═════ Extract provided ═════
I've heard a couple of decent hi-fi setups with DAB tuners and external antennae.

Quote
BBC Radio 3 FM seems to be the 'gold standard' in terms of bandwidth, I don't know if Radio 3 DAB is given a comparable bit rate?

Well, an FM Stereo station is fixed as far as transmission bandwidth goes. There is only one transmission standard which uses just over 100KHz of bandwidth for a Stereo signal, IIRC (ignoring any other subcarriers such as RDS, etc.). Distribution to the transmission site is another issue, though.

DAB does give the flexibility to assign a variable bit rate (and hence share of the bandwidth) depending on the channel content - not much point in using a lot of bandwidth for a speech-only channel like 5 sports extra!

The problem is, it's reckoned that with the ancient MPEG 1 Layer 2 coding used by DAB in the UK you need 225 KBits/sec bit rate to equal FM quality, and that takes more than twice the bandwidth of an FM station to transmit digitally - so, as it stands, DAB is less efficient in the first place. Then consider that even the main BBC channels are only transmitting at 128-192 Kbits and this is where the quality suffers.

Quote
With any digital to analogue conversion the black magic seems to be filtering out the digital artifacts. I would hope that the manufacturer of a HiFi DAB tuner would get that right.

The D to A conversion is actually pretty easy, especially with modern DACs that need very little filtering after them due to the digital filtering built in. It's the compression algorithm where you throw away large chunks of detail from the signal to cut the bandwidth. Compare DAB, MP3, MiniDisk, etc. (All marketed as "CD quality" at some point  ;D) with a format like CD, where there is no compression and the difference is like night and day IMHO.

Quote
The Blaupunkt I have been using seems excellent to me on both FM & DAB but I might not be so impressed if I were listening to it through reference speakers in a sound studio.

This is it. For casual listening it's probably acceptable. It's just the opportunity for serious listening, which, IMHO, exists with FM alongside causal "sit in the corner and make a noise" use, is denied by DAB.
═════ Material supplied ═════
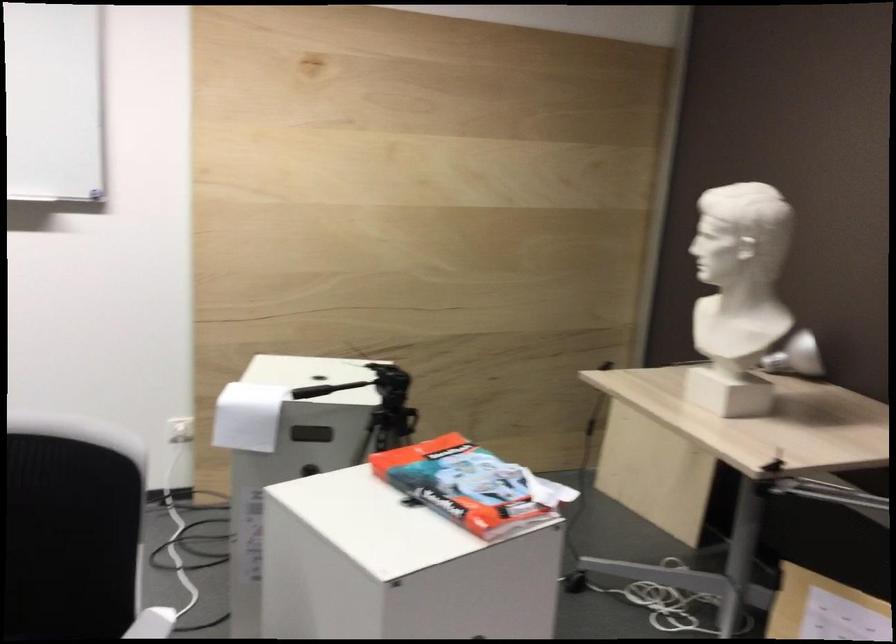
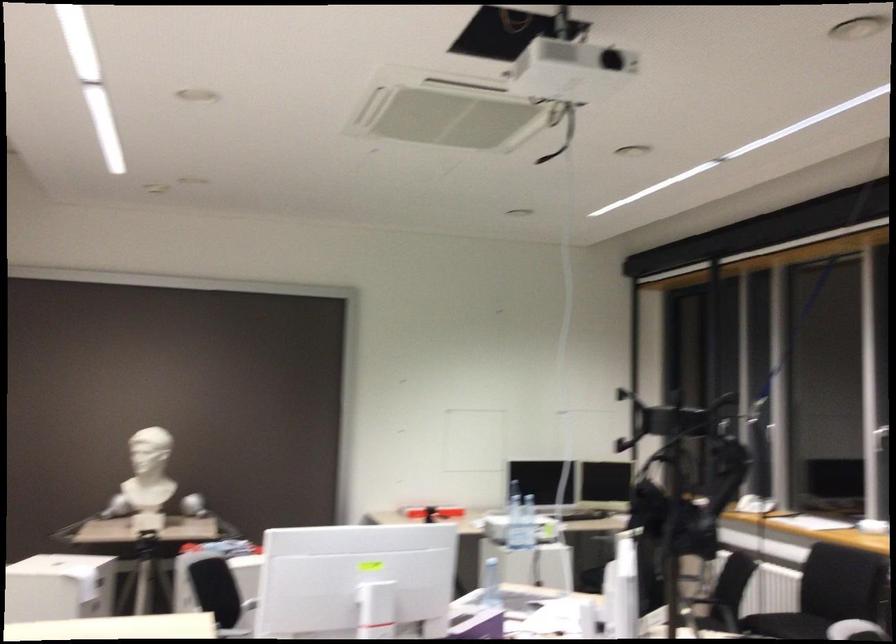
Locate, in the second image, the point that corresponds to point 746,281 in the first image.

(179, 457)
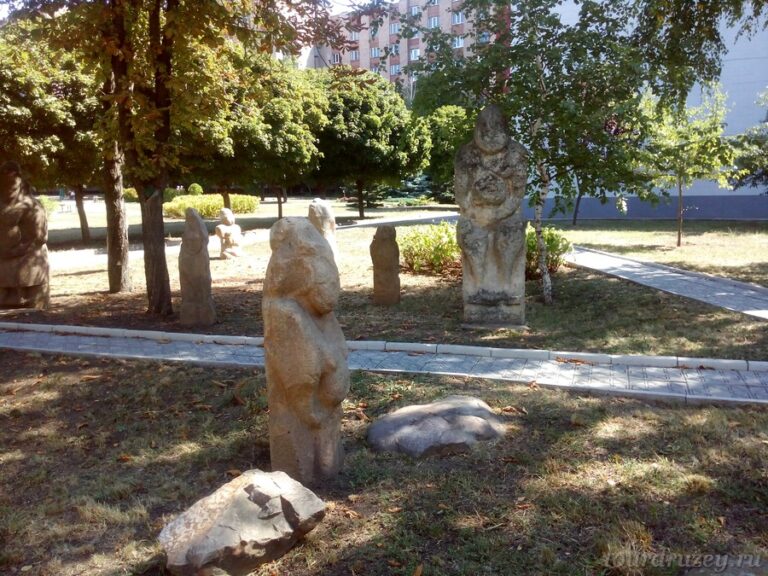
Locate an element on the screen. This screenshot has height=576, width=768. wall is located at coordinates (727, 118).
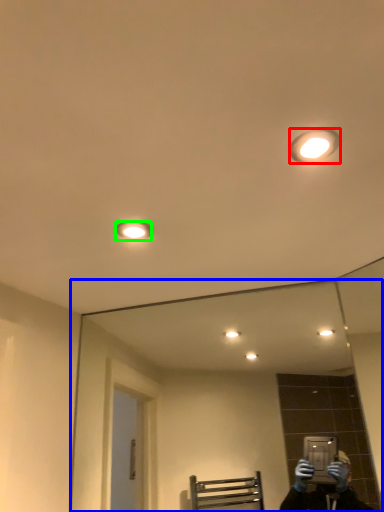
Question: Which object is positioned farthest from light fixture (highlighted by a red box)? Select from mirror (highlighted by a blue box) and light fixture (highlighted by a green box).

Choices:
 (A) mirror
 (B) light fixture

Answer: (A)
═════
Aim of the task:
Continue the forum discussion about DAB and FM radio sound quality from the point where it ends. Nothing in the records is needed here.

Answer box:
It's also a shame that DAB+ is being shunned in the UK because that could have gone some way to redressing the issues by including better audio codecs and error correction. In the rush to push DAB a lot of radios that don't support DAB+ have been sold so this is now a non-starter.

I'm afraid I will be sticking with my "£15 from a junk sale" FM tuner 'til the bitter end. Even then, I have the same radio stations available over DVB and satellite TV at a higher or comparable bit rate to DAB. I can also listen to internet radio stations if I really feel the need to listen to low bit-rate digital audio.  ;)

Given that I'd need to put up another antenna for DAB (I agree that a decent antenna is a must for DAB or FM alike) I can't see myself bothering.

Quote
I have a small Sony DAB in the bathroom...

Sssh! "You know who" might be listening!  ;)

Quote
The first is that the better the aerial location with regards to the outside elements, the better the reception is going to be.

Agreed. this is true with anything, FM, DAB, etc.. It's just with DAB the sound quality is capped at a lower level by the compression algorithm.

Quote
And the second is that there are some wild differences with build quality and this also has a major effect.

Well, I'm sure there are good receivers and bad. Once they have the S/N margin that they need to receive a digital signal error-free that shouldn't really come into play in terms of sound quality, although in a car environment it also has to cope with interference and multipath, of course.

Kevin
« Last Edit: 14 August 2009, 10:42:33 by Kevin_Wood »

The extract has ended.